What you should do
Render each line of the listing below as one string in a JSON list, omitting blank lines and leaving the pictures out of the answer.

Task material
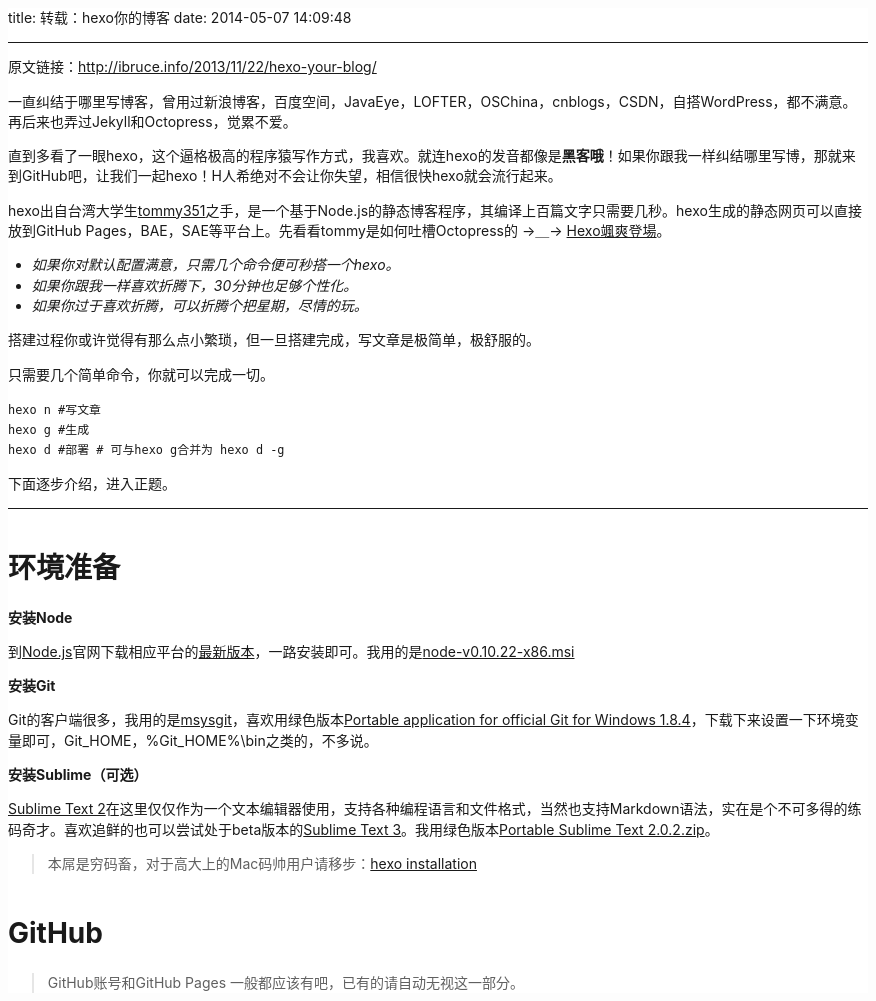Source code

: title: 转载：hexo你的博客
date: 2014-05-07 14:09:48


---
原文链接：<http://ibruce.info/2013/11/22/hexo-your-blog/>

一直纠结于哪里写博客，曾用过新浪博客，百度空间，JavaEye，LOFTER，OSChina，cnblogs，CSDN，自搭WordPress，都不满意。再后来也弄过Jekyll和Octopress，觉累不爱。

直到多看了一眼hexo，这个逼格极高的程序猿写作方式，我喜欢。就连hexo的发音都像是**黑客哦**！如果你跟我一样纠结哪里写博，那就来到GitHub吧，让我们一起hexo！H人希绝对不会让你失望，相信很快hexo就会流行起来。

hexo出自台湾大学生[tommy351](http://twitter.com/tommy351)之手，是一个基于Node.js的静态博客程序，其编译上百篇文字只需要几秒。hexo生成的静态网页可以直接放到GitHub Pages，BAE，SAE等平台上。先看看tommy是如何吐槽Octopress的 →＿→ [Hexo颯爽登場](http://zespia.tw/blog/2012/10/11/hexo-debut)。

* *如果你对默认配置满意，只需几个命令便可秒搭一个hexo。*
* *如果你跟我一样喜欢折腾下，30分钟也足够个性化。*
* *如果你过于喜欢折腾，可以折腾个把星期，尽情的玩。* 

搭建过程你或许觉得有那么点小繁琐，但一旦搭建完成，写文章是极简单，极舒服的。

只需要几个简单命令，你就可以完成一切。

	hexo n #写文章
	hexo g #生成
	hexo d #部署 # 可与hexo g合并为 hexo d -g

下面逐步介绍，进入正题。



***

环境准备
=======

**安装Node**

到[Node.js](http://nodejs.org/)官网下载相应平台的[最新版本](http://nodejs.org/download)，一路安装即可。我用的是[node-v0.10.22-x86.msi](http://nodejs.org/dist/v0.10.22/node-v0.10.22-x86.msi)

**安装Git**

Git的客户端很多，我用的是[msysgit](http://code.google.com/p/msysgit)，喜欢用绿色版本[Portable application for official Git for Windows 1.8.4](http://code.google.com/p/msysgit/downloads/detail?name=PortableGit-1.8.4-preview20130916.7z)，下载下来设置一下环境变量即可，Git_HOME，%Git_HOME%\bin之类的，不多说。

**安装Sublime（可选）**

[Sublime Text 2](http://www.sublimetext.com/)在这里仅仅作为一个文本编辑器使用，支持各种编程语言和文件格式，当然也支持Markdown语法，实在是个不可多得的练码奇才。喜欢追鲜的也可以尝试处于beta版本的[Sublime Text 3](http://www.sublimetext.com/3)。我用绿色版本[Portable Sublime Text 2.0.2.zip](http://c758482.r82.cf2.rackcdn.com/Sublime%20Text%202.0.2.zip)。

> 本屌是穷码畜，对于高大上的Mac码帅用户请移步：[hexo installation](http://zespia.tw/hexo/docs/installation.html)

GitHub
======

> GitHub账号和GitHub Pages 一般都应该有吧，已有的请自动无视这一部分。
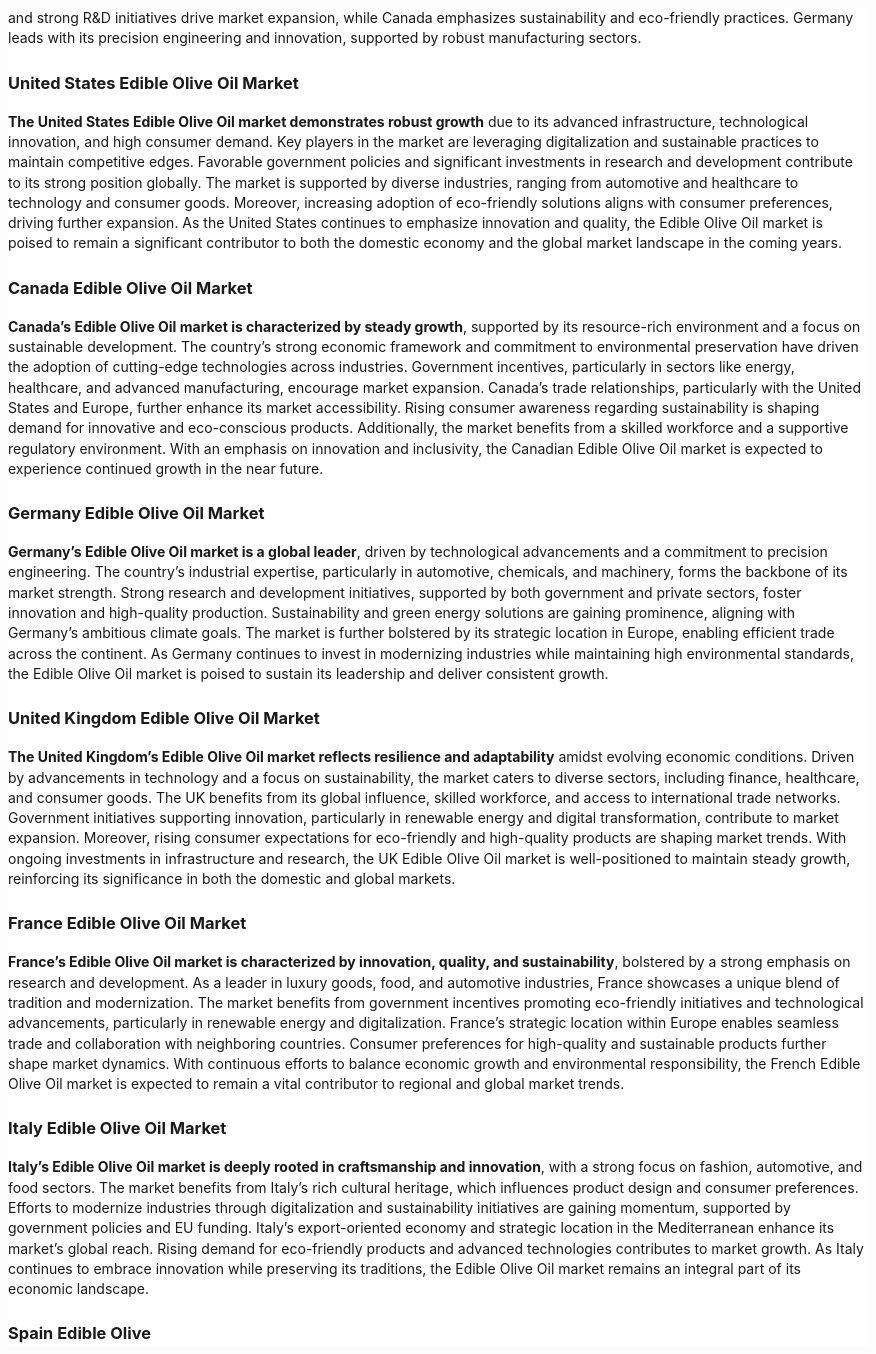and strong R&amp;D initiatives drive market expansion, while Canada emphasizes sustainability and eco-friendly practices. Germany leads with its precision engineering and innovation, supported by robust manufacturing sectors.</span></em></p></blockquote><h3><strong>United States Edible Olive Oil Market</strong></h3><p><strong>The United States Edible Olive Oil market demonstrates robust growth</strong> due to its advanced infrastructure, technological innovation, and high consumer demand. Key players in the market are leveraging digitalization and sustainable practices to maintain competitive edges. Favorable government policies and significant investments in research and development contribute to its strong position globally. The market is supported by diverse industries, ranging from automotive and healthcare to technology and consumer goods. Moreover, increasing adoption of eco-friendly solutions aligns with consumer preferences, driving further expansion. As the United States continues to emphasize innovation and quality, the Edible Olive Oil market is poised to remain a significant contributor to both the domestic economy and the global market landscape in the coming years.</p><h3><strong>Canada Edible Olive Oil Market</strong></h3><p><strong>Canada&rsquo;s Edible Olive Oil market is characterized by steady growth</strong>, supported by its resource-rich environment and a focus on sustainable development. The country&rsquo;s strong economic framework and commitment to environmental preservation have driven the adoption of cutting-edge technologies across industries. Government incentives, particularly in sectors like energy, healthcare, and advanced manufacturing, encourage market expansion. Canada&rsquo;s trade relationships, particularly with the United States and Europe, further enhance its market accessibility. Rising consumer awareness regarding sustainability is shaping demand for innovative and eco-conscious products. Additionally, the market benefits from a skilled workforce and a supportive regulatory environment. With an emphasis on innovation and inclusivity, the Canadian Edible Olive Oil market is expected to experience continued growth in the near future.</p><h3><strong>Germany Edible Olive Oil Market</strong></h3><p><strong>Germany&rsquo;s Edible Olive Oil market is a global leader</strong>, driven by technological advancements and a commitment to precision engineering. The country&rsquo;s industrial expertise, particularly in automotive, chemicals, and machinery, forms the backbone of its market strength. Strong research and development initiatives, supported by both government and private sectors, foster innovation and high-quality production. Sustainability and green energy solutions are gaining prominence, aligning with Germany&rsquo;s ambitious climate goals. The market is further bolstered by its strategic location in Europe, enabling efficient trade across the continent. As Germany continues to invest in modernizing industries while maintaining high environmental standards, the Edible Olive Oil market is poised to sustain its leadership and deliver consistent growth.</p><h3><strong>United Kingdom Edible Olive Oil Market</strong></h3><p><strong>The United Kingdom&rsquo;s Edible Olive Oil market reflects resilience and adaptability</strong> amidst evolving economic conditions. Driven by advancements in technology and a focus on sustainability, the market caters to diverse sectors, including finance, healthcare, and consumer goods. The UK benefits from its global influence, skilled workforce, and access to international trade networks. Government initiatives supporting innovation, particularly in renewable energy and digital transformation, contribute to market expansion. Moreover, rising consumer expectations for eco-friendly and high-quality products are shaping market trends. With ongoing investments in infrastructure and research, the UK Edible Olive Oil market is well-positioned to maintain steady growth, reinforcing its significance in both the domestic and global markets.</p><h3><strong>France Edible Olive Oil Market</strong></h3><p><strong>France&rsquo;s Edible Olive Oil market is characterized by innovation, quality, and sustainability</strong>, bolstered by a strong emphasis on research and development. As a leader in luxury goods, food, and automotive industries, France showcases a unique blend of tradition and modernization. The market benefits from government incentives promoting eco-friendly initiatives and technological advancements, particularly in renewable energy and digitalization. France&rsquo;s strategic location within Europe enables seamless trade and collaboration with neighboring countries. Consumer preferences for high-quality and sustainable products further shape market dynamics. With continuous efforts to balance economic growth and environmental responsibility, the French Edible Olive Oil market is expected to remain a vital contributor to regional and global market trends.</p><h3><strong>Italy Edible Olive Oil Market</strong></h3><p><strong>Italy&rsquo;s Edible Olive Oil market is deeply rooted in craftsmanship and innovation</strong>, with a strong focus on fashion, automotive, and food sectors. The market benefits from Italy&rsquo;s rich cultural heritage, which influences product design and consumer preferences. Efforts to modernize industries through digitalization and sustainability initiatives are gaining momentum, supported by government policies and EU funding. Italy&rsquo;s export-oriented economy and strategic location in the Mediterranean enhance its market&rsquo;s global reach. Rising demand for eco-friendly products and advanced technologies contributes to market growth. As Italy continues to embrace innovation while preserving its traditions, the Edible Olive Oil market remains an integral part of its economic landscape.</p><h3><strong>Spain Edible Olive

Task result
[
  "Source code",
  ": title: 转载：hexo你的博客",
  "date: 2014-05-07 14:09:48",
  "---",
  "原文链接：<http://ibruce.info/2013/11/22/hexo-your-blog/>",
  "一直纠结于哪里写博客，曾用过新浪博客，百度空间，JavaEye，LOFTER，OSChina，cnblogs，CSDN，自搭WordPress，都不满意。再后来也弄过Jekyll和Octopress，觉累不爱。",
  "直到多看了一眼hexo，这个逼格极高的程序猿写作方式，我喜欢。就连hexo的发音都像是**黑客哦**！如果你跟我一样纠结哪里写博，那就来到GitHub吧，让我们一起hexo！H人希绝对不会让你失望，相信很快hexo就会流行起来。",
  "hexo出自台湾大学生[tommy351](http://twitter.com/tommy351)之手，是一个基于Node.js的静态博客程序，其编译上百篇文字只需要几秒。hexo生成的静态网页可以直接放到GitHub Pages，BAE，SAE等平台上。先看看tommy是如何吐槽Octopress的 →＿→ [Hexo颯爽登場](http://zespia.tw/blog/2012/10/11/hexo-debut)。",
  "* *如果你对默认配置满意，只需几个命令便可秒搭一个hexo。*",
  "* *如果你跟我一样喜欢折腾下，30分钟也足够个性化。*",
  "* *如果你过于喜欢折腾，可以折腾个把星期，尽情的玩。* ",
  "搭建过程你或许觉得有那么点小繁琐，但一旦搭建完成，写文章是极简单，极舒服的。",
  "只需要几个简单命令，你就可以完成一切。",
  "\thexo n #写文章",
  "\thexo g #生成",
  "\thexo d #部署 # 可与hexo g合并为 hexo d -g",
  "下面逐步介绍，进入正题。",
  "***",
  "环境准备",
  "=======",
  "**安装Node**",
  "到[Node.js](http://nodejs.org/)官网下载相应平台的[最新版本](http://nodejs.org/download)，一路安装即可。我用的是[node-v0.10.22-x86.msi](http://nodejs.org/dist/v0.10.22/node-v0.10.22-x86.msi)",
  "**安装Git**",
  "Git的客户端很多，我用的是[msysgit](http://code.google.com/p/msysgit)，喜欢用绿色版本[Portable application for official Git for Windows 1.8.4](http://code.google.com/p/msysgit/downloads/detail?name=PortableGit-1.8.4-preview20130916.7z)，下载下来设置一下环境变量即可，Git_HOME，%Git_HOME%\\bin之类的，不多说。",
  "**安装Sublime（可选）**",
  "[Sublime Text 2](http://www.sublimetext.com/)在这里仅仅作为一个文本编辑器使用，支持各种编程语言和文件格式，当然也支持Markdown语法，实在是个不可多得的练码奇才。喜欢追鲜的也可以尝试处于beta版本的[Sublime Text 3](http://www.sublimetext.com/3)。我用绿色版本[Portable Sublime Text 2.0.2.zip](http://c758482.r82.cf2.rackcdn.com/Sublime%20Text%202.0.2.zip)。",
  "> 本屌是穷码畜，对于高大上的Mac码帅用户请移步：[hexo installation](http://zespia.tw/hexo/docs/installation.html)",
  "GitHub",
  "======",
  "> GitHub账号和GitHub Pages 一般都应该有吧，已有的请自动无视这一部分。",
  "and strong R&amp;D initiatives drive market expansion, while Canada emphasizes sustainability and eco-friendly practices. Germany leads with its precision engineering and innovation, supported by robust manufacturing sectors.</span></em></p></blockquote><h3><strong>United States Edible Olive Oil Market</strong></h3><p><strong>The United States Edible Olive Oil market demonstrates robust growth</strong> due to its advanced infrastructure, technological innovation, and high consumer demand. Key players in the market are leveraging digitalization and sustainable practices to maintain competitive edges. Favorable government policies and significant investments in research and development contribute to its strong position globally. The market is supported by diverse industries, ranging from automotive and healthcare to technology and consumer goods. Moreover, increasing adoption of eco-friendly solutions aligns with consumer preferences, driving further expansion. As the United States continues to emphasize innovation and quality, the Edible Olive Oil market is poised to remain a significant contributor to both the domestic economy and the global market landscape in the coming years.</p><h3><strong>Canada Edible Olive Oil Market</strong></h3><p><strong>Canada&rsquo;s Edible Olive Oil market is characterized by steady growth</strong>, supported by its resource-rich environment and a focus on sustainable development. The country&rsquo;s strong economic framework and commitment to environmental preservation have driven the adoption of cutting-edge technologies across industries. Government incentives, particularly in sectors like energy, healthcare, and advanced manufacturing, encourage market expansion. Canada&rsquo;s trade relationships, particularly with the United States and Europe, further enhance its market accessibility. Rising consumer awareness regarding sustainability is shaping demand for innovative and eco-conscious products. Additionally, the market benefits from a skilled workforce and a supportive regulatory environment. With an emphasis on innovation and inclusivity, the Canadian Edible Olive Oil market is expected to experience continued growth in the near future.</p><h3><strong>Germany Edible Olive Oil Market</strong></h3><p><strong>Germany&rsquo;s Edible Olive Oil market is a global leader</strong>, driven by technological advancements and a commitment to precision engineering. The country&rsquo;s industrial expertise, particularly in automotive, chemicals, and machinery, forms the backbone of its market strength. Strong research and development initiatives, supported by both government and private sectors, foster innovation and high-quality production. Sustainability and green energy solutions are gaining prominence, aligning with Germany&rsquo;s ambitious climate goals. The market is further bolstered by its strategic location in Europe, enabling efficient trade across the continent. As Germany continues to invest in modernizing industries while maintaining high environmental standards, the Edible Olive Oil market is poised to sustain its leadership and deliver consistent growth.</p><h3><strong>United Kingdom Edible Olive Oil Market</strong></h3><p><strong>The United Kingdom&rsquo;s Edible Olive Oil market reflects resilience and adaptability</strong> amidst evolving economic conditions. Driven by advancements in technology and a focus on sustainability, the market caters to diverse sectors, including finance, healthcare, and consumer goods. The UK benefits from its global influence, skilled workforce, and access to international trade networks. Government initiatives supporting innovation, particularly in renewable energy and digital transformation, contribute to market expansion. Moreover, rising consumer expectations for eco-friendly and high-quality products are shaping market trends. With ongoing investments in infrastructure and research, the UK Edible Olive Oil market is well-positioned to maintain steady growth, reinforcing its significance in both the domestic and global markets.</p><h3><strong>France Edible Olive Oil Market</strong></h3><p><strong>France&rsquo;s Edible Olive Oil market is characterized by innovation, quality, and sustainability</strong>, bolstered by a strong emphasis on research and development. As a leader in luxury goods, food, and automotive industries, France showcases a unique blend of tradition and modernization. The market benefits from government incentives promoting eco-friendly initiatives and technological advancements, particularly in renewable energy and digitalization. France&rsquo;s strategic location within Europe enables seamless trade and collaboration with neighboring countries. Consumer preferences for high-quality and sustainable products further shape market dynamics. With continuous efforts to balance economic growth and environmental responsibility, the French Edible Olive Oil market is expected to remain a vital contributor to regional and global market trends.</p><h3><strong>Italy Edible Olive Oil Market</strong></h3><p><strong>Italy&rsquo;s Edible Olive Oil market is deeply rooted in craftsmanship and innovation</strong>, with a strong focus on fashion, automotive, and food sectors. The market benefits from Italy&rsquo;s rich cultural heritage, which influences product design and consumer preferences. Efforts to modernize industries through digitalization and sustainability initiatives are gaining momentum, supported by government policies and EU funding. Italy&rsquo;s export-oriented economy and strategic location in the Mediterranean enhance its market&rsquo;s global reach. Rising demand for eco-friendly products and advanced technologies contributes to market growth. As Italy continues to embrace innovation while preserving its traditions, the Edible Olive Oil market remains an integral part of its economic landscape.</p><h3><strong>Spain Edible Olive"
]